A curious student wrote on 04/15/2011 11:18 AM:
> Hi Professor!
> About part b) of problem 3, where we are to show that the integral
> equals 1 when i=j and 0 when i does not equal j, should I go about
> solving each integral for i=1, 2, 3, 4; or is there a simpler approach
> where I can be general that will suffice? Thanks and have a great weekend!

That is a good question.

Please do not do the four cases separately. Possible, but not optimal.

You can work out the integral with x_i, y_i and z_i left as symbols. The integral result will, then, be a (simple) function of these symbols. Once you have that result, it should be apparent that it reduces to a simple number for all cases of i, i.e. for all possible sets of values for x_i, y_i, z_i.
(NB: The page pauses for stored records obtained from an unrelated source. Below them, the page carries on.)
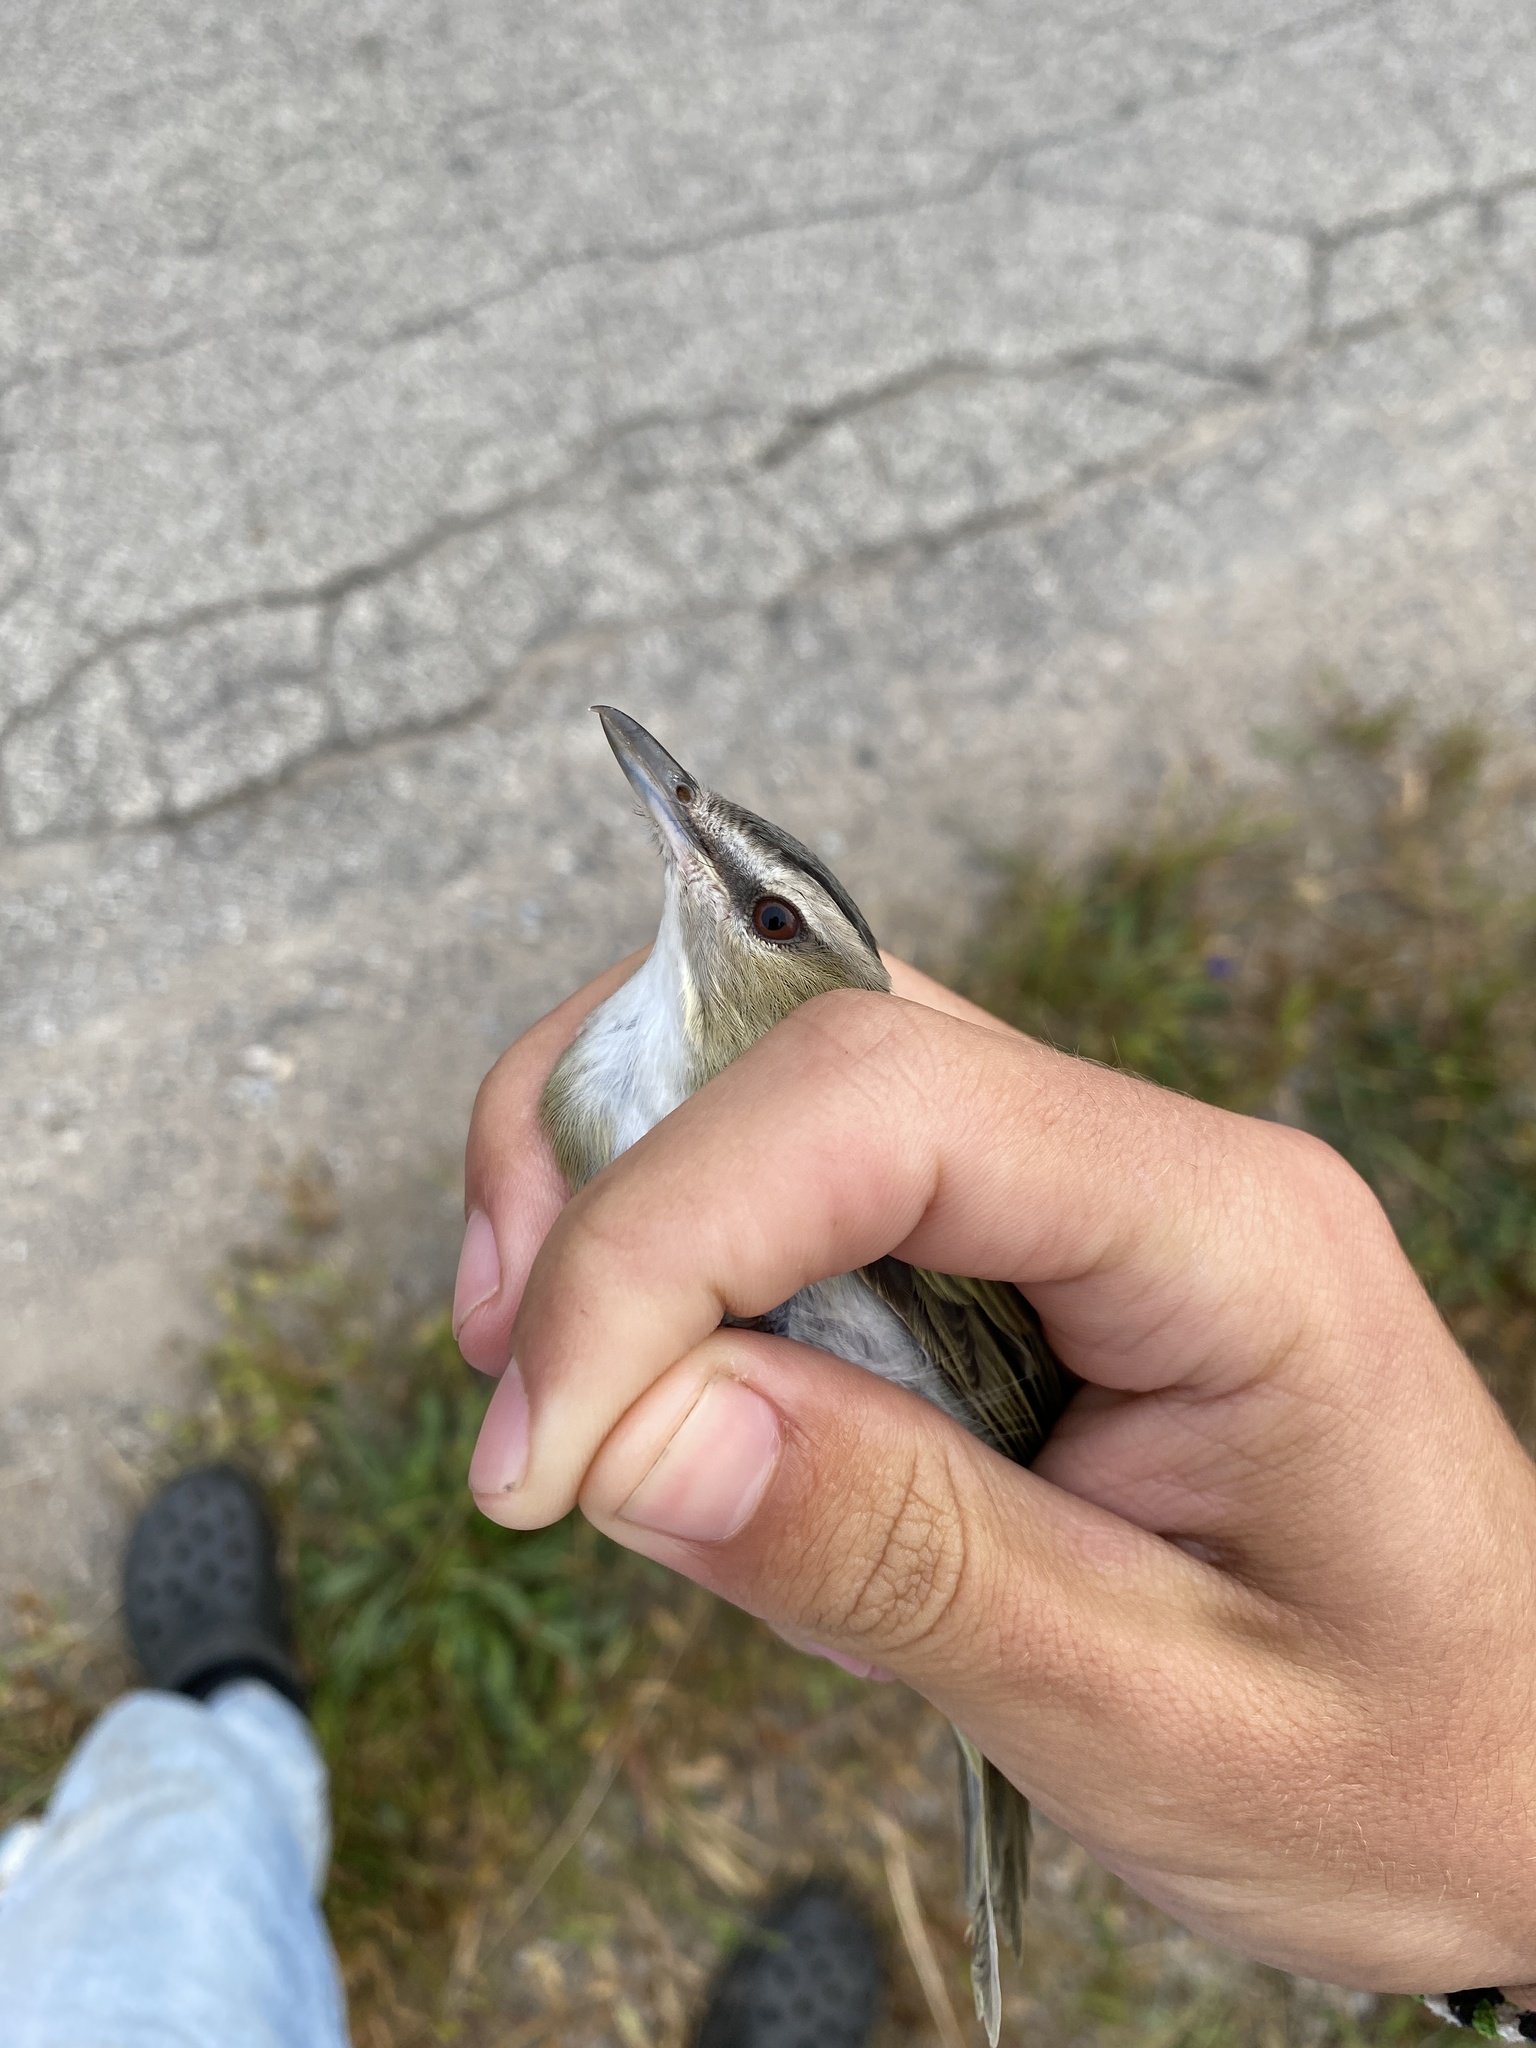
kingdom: Animalia
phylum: Chordata
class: Aves
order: Passeriformes
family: Vireonidae
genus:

Another curious student wrote on 04/18/2011 10:58 PM:
> Hello Professor,
>
> For problem 1 on Homework 3, I proved (or at least I hope I did) that
> -2t cos(ka) - 2t(sub2)cos(ka/2) is not a valid band dispersion by
> showing that it does not have k - space periodicity. ... snip ...
> Is this a valid method for solving the problem? What concerns me is that
> I didn't need to use the information that t > 0 and t(sub2) > 0. 

Yes, I understand that not using all information could be a concern. However, in this case, only the periodicity matters. So, I think you are doing it perfectly. The integrals such as t and t_2 can be positive or negative depending on materials and bands.